A margem cruzada fica no topo. Uma única conta mantém garantias sobre tokens à vista, posições de contratos perpétuos e depósitos ou empréstimos no mercado monetário. Fluxos de lucros e perdas entre produtos sem transferências manuais, e o risco é calculado em todo o portfólio. Para traders ativos, isso significa que você pode executar uma negociação de base delta-neutra entre uma posição à vista e uma posição vendida perpétua e, ao mesmo tempo, ganhar juros sobre a garantia ociosa, tudo isso sem fazer malabarismos com potes de margem separados. É uma das melhorias genuínas na qualidade de vida que os derivados DeFi produziram.

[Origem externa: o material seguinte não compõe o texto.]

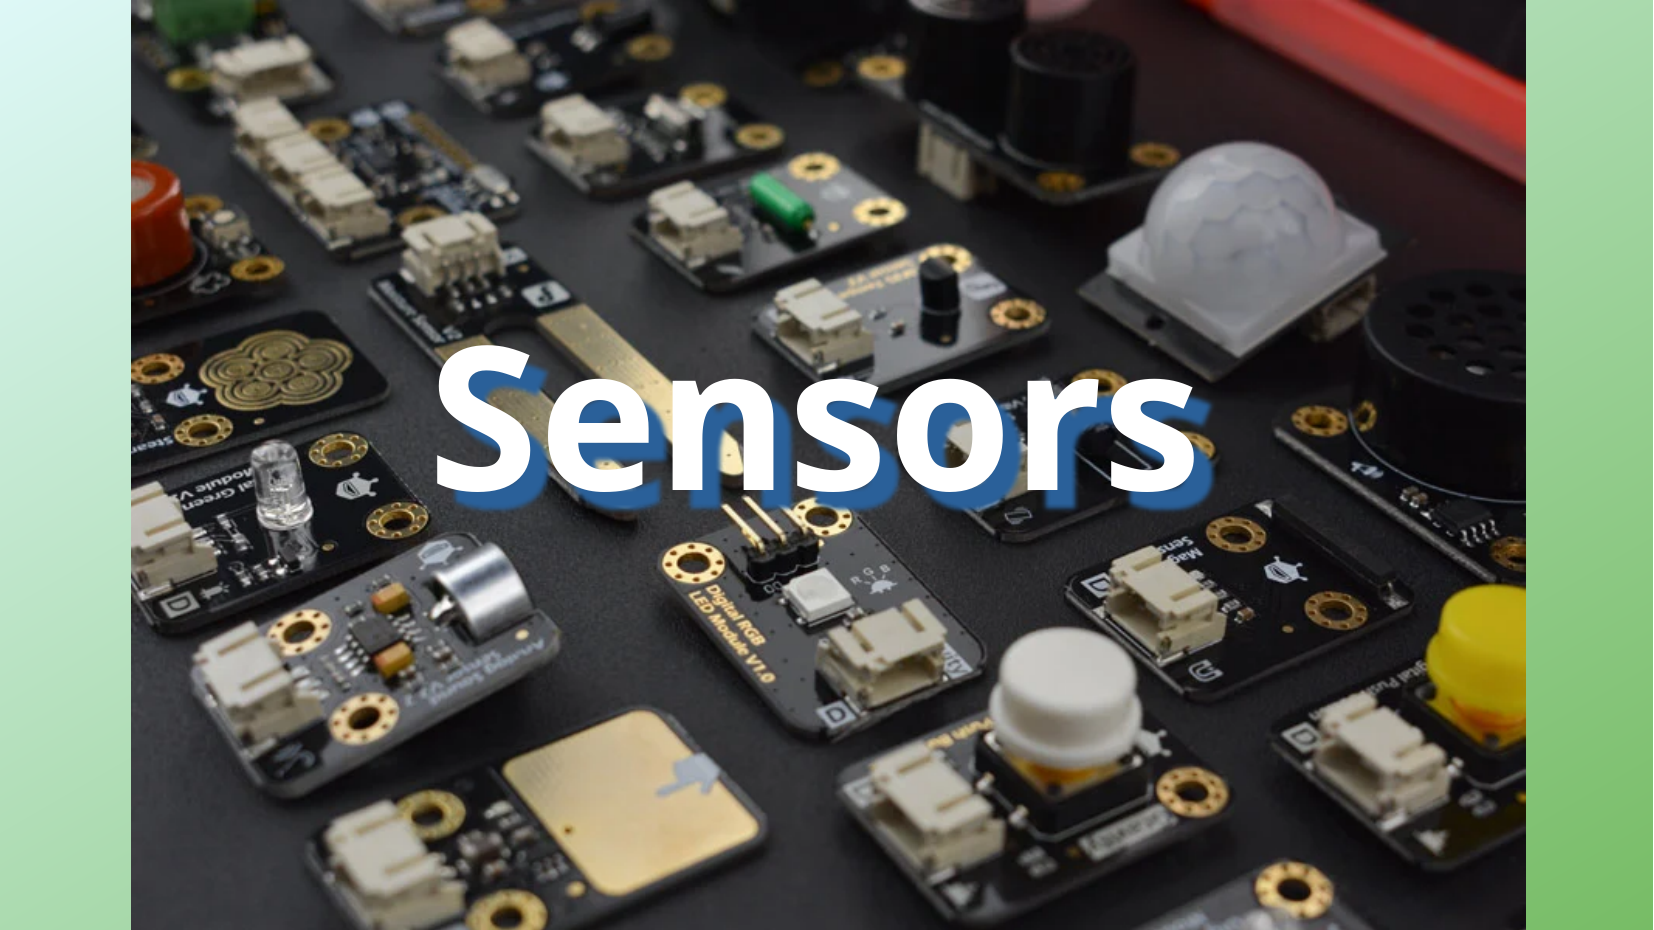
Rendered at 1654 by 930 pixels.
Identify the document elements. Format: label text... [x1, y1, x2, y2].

text_box Sensors [414, 269, 1217, 557]
picture [131, 0, 1526, 930]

Como um pedido flui através do Vertex
Mercados, taxas e o jogo Maker Rebate
A Vertex oferece suporte a mais de 23 mercados, incluindo os principais pares à vista contra USDC, os contratos perpétuos mais profundos (BTC, ETH, SOL e uma longa cauda de altcoins líquidas) e um mercado monetário integrado para empréstimos e empréstimos. O mix de produtos é deliberado. Em vez de perseguir a lista mais longa possível de pares obscuros, a equipe manteve o local focado em quais traders profissionais realmente movimentam o tamanho, o que mantém os spreads reduzidos e as taxas de financiamento racionais.

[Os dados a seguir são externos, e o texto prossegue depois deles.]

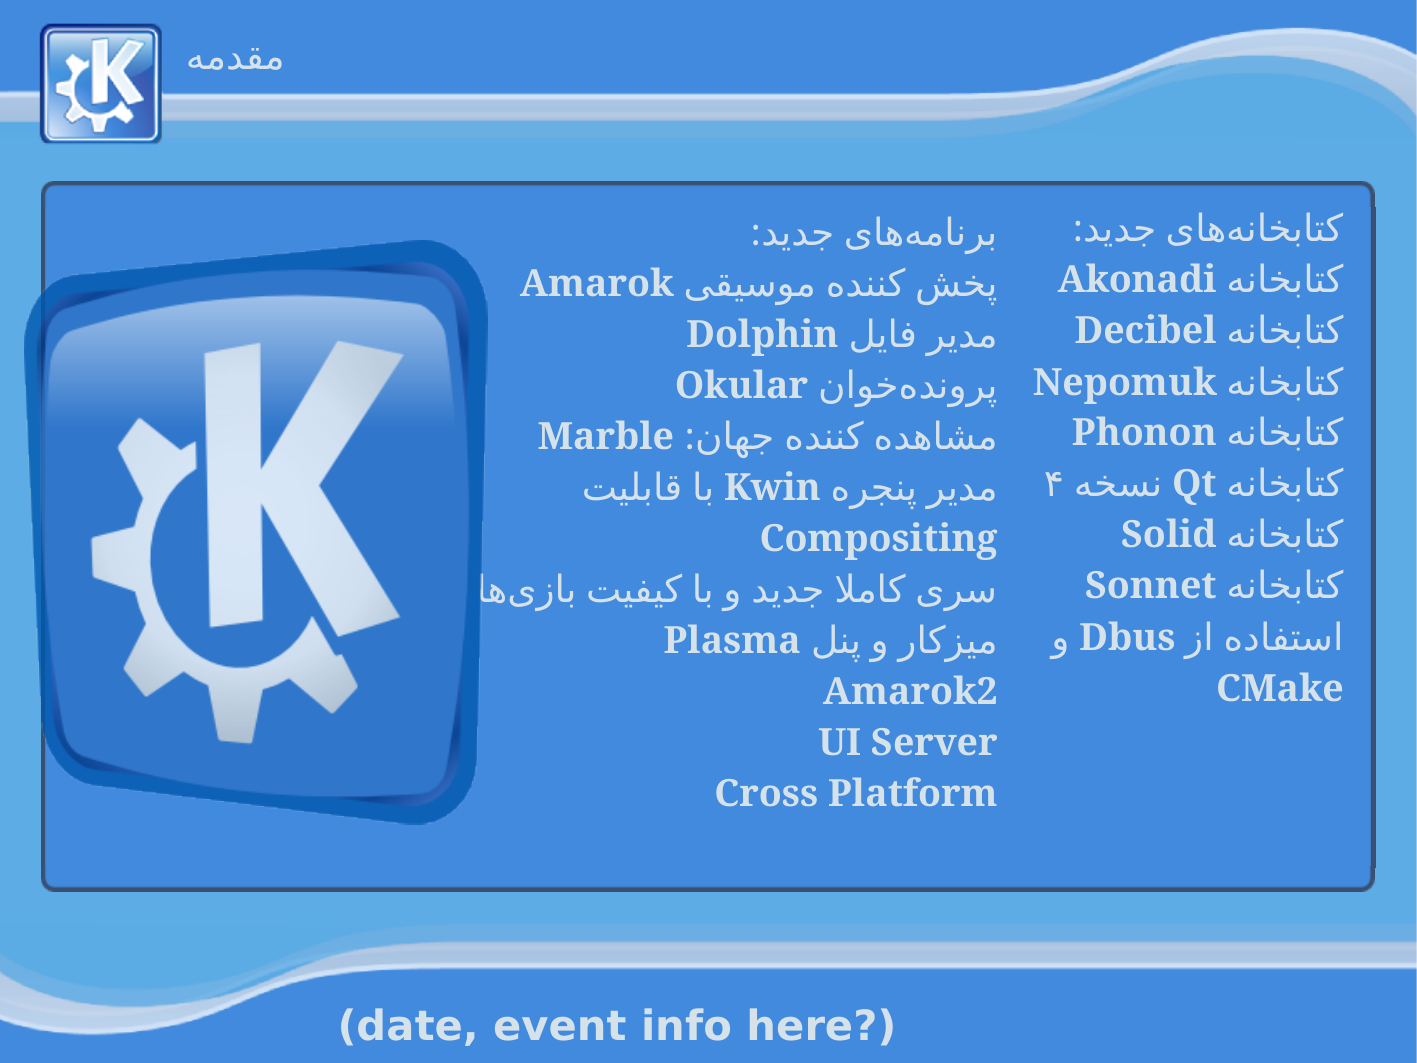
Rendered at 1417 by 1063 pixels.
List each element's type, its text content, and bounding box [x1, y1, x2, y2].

text_box کتابخانه‌های جدید: کتابخانه Akonadi کتابخانه Decibel کتابخانه Nepomuk کتابخانه Phonon کتابخانه Qt نسخه ۴ کتابخانه Solid کتابخانه Sonnet استفاده از Dbus و CMake [975, 194, 1359, 757]
text_box مقدمه [171, 27, 1048, 109]
text_box برنامه‌های جدید: پخش کننده موسیقی Amarok مدیر فایل Dolphin پرونده‌خوان Okular مشاهده کننده جهان: Marble مدیر پنجره Kwin با قابلیت Compositing سری کاملا جدید و با کیفیت بازی‌ها میزکار و پنل Plasma Amarok2 UI Server Cross Platform [412, 197, 1013, 938]
picture [0, 0, 1417, 1063]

As taxas são a parte que fisgou os traders agressivos. Os fabricantes, os participantes que publicam ordens com limite de descanso no livro, não pagam nada. Zero. Os tomadores pagam entre 0.02% e 0.04%, dependendo do produto e nível. Essa tabela de taxas é competitiva com os melhores locais centralizados e agressiva até mesmo para os padrões de derivativos DeFi. A mensagem económica é clara: a Vertex quer densidade de cotação e paga por isso absorvendo o custo dos fornecedores de liquidez passiva e das receitas do protocolo.
Para traders sofisticados, isso significa que uma estratégia tão simples como publicar ordens com limite passivo sobre ativos voláteis pode transformar a matemática das taxas de um custo em uma vantagem estrutural. Combine isso com margem cruzada, onde a garantia também gera rendimento no mercado monetário, e você terá um local onde o custo de execução é genuinamente menor do que o que a maioria dos traders de varejo vê em qualquer CEX. A compensação honesta é que você precisa estar disposto a publicar pedidos não agressivos e aceitar atender à incerteza, que é a barganha padrão do formador de mercado.
Vertex Edge: como a liquidez entre cadeias realmente funcionava
Vertex Edge foi a resposta da equipe para um dos problemas mais difíceis não resolvidos do DeFi: fragmentação de liquidez. Cada Camada 2 deseja sua própria carteira de pedidos, mas nenhum L2 tem profundidade para apoiar negociações de nível institucional por conta própria. Edge resolveu isso implantando Vertex em múltiplas cadeias, Arbitrum, Mantle, Sei, Base e Sonic, e então compartilhando uma única carteira de pedidos em todas elas por meio de um sequenciador sincronizado.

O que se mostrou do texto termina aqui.